In this context, the Kurdish call for federalism is not merely an expression of political preference; it is a survival strategy. It is a sober recognition of Syria’s political and social realities—and a warning about the price of ignoring them. It has also encouraged other groups to demand a similar arrangement, as evident in remarks by Sheikh Ghazal Ghazal, head of the Alawite Supreme Islamic Council.

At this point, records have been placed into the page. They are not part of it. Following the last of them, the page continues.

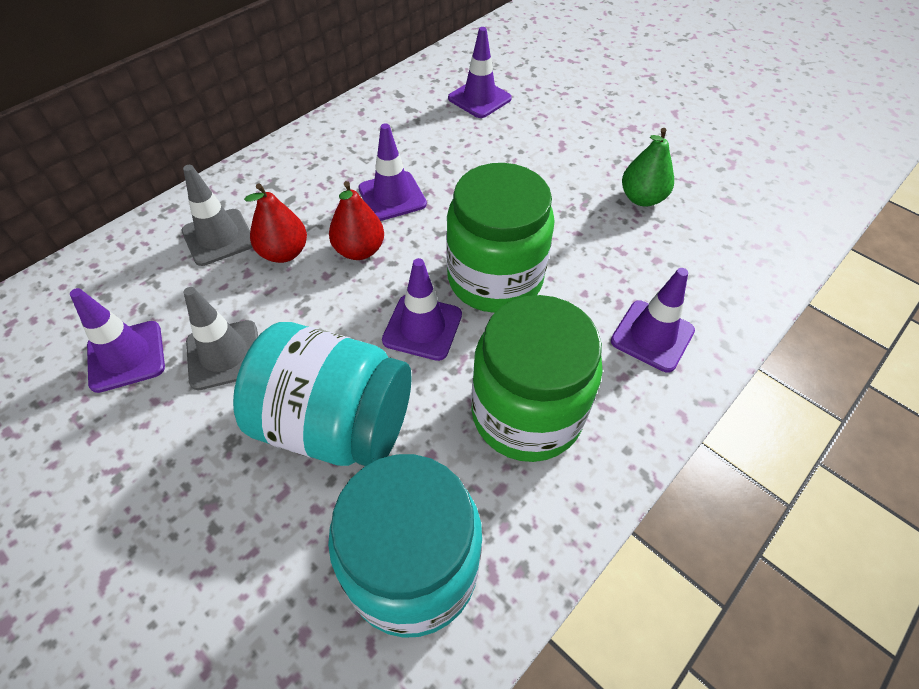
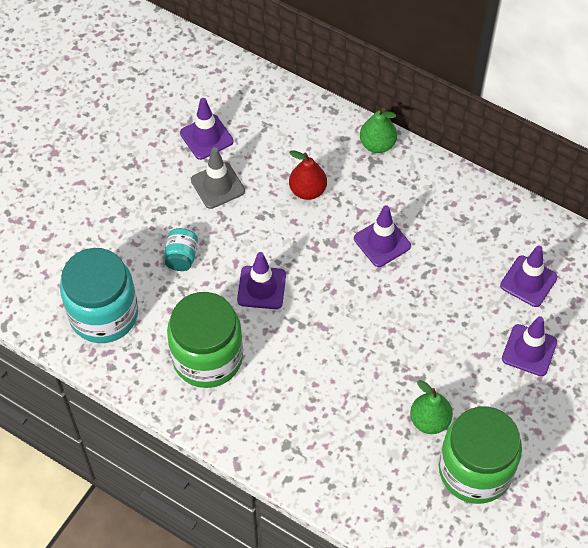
camera: 80 degrees right, 5 degrees up
grey traffic cone [181,165,253,266] -> none
turquoise jar [233,322,412,466] -> turquoise jar [164,228,198,271], size x0.44
red pear [329,181,384,260] -> none
green jar [446,163,554,313] -> green jar moved to [439,406,522,504]
purple traffic cone [611,268,695,372] -> purple traffic cone moved to [502,316,557,376]
none -> green pear [360,107,397,153]

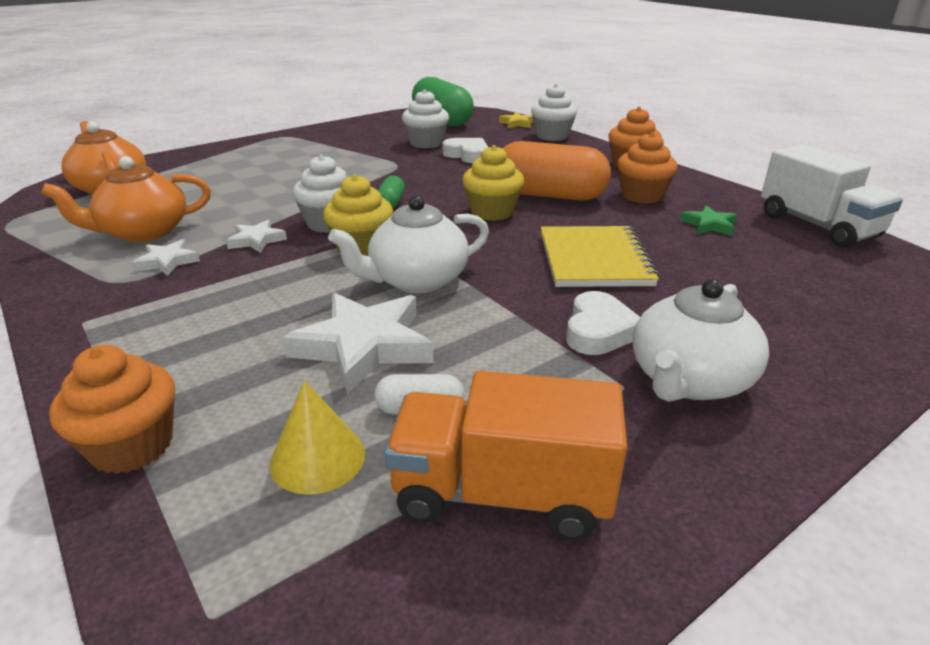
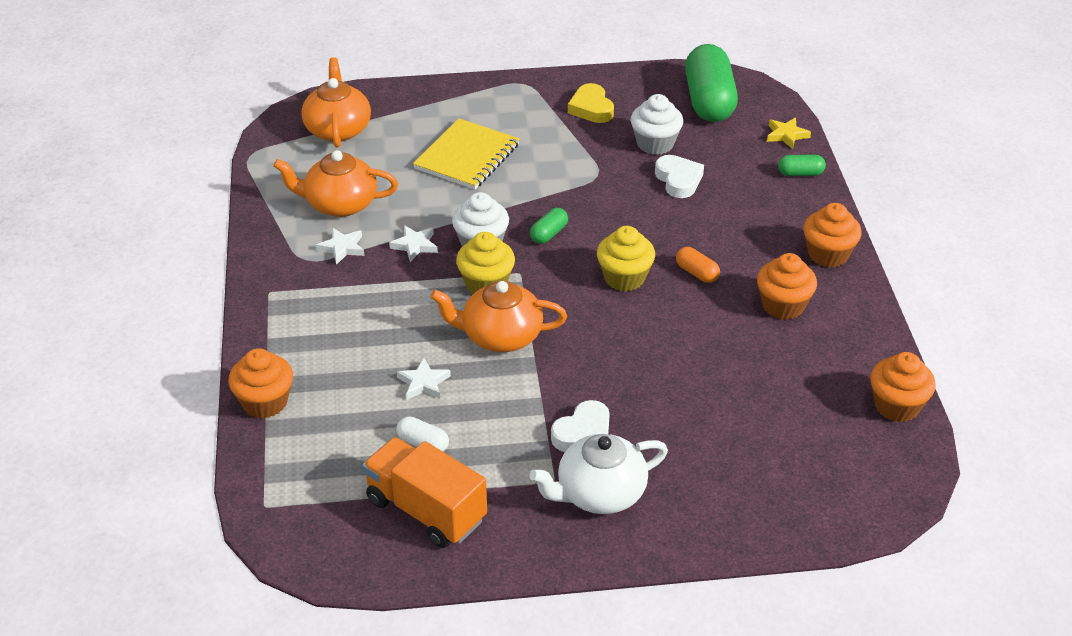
camera: 30 degrees right, 10 degrees up
yellow cone [270,380,365,495] -> none
white star [282,293,434,395] -> white star [397,358,451,400], size x0.52
white teapot [328,195,489,293] -> orange teapot [430,281,567,352]
orange capsule [503,141,611,201] -> orange capsule [676,247,720,283], size x0.44
white cupcake [531,84,577,141] -> green capsule [778,155,826,176]
yellow notebook [541,226,659,287] -> yellow notebook moved to [413,118,520,189]
green star [680,205,737,236] -> none
white truck [761,144,903,248] -> orange cupcake [870,352,936,422]
none -> yellow heart [568,83,614,123]

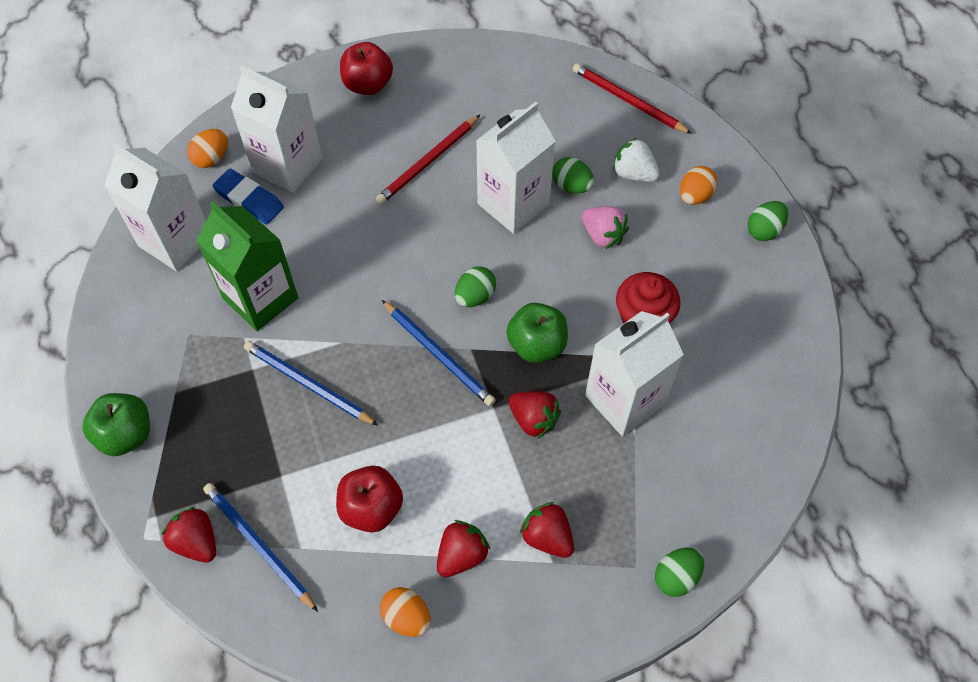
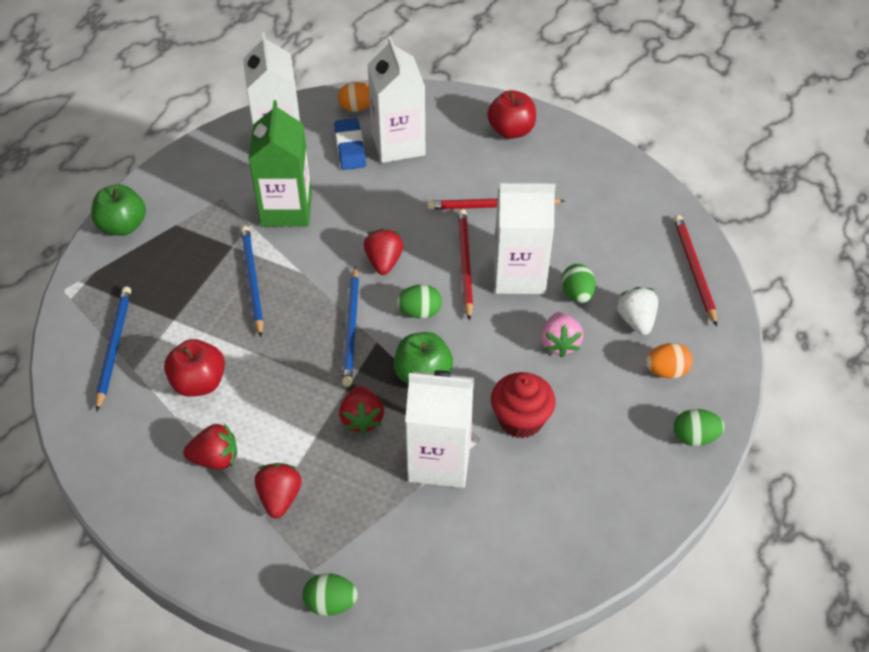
camera: 45 degrees right, 10 degrees down
red strawberry [161,507,216,563] -> red strawberry moved to [364,228,404,275]
orange egg [380,587,431,637] -> none
none -> red pencil [458,209,473,321]

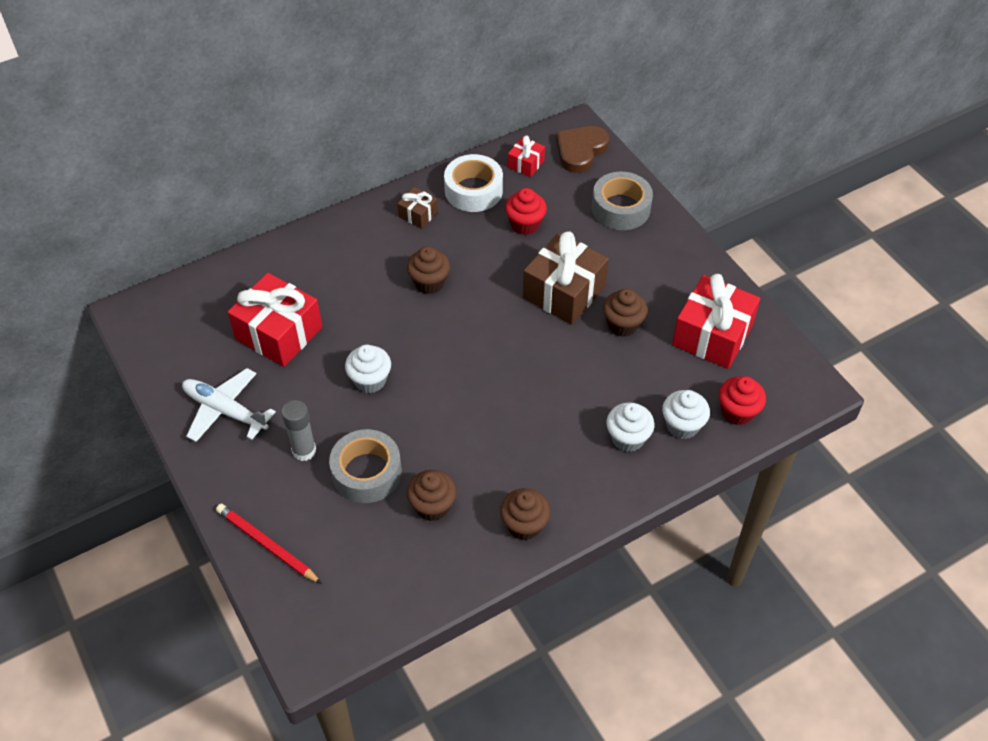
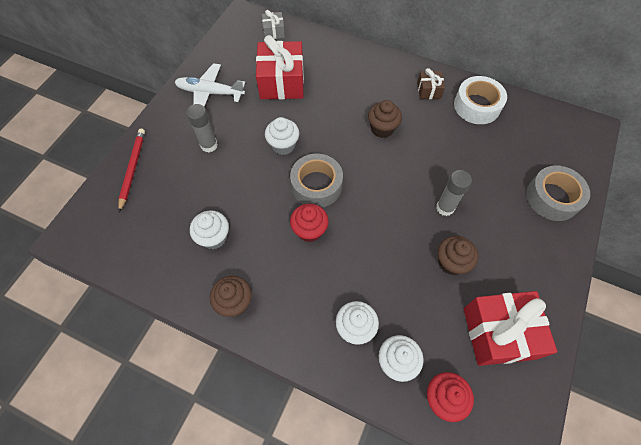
camera: 55 degrees right, 10 degrees up
white plane [182,368,276,442] -> white plane turned 75 degrees counterclockwise [175,63,245,107]
grey tape [329,429,402,503] -> grey tape moved to [290,154,343,208]
brown cupcake [407,470,457,521] -> white cupcake [190,210,229,249]
red cupcake [505,188,547,235] -> red cupcake moved to [290,204,329,242]
red gift [508,136,545,177] -> none
brown gift [523,231,609,325] -> grey glue stick [436,170,472,216]
brown heart [556,126,609,173] -> none
none -> grey gift [262,10,285,39]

If Syria’s leaders continue to pursue a centralized, exclusionary model of governance, they will sow the seeds for future conflicts, fragmentation, and state failure. Instead of imposing a model of ethnic or religious-sectarian supremacy, Sharaa should advocate a meaningfully accommodative vision of political community—one that embraces Syrian patriotism and Syria’s full and rich diversity, rather than Arab-Islamic nationalism. Decentralization, whether in the form of federalism or other models, offers Syria a different path and a real chance—a pluralistic and participatory path that builds a more resilient state from the ground up. Far from threatening Syria’s future, it may be the only thing that can save it in the long run.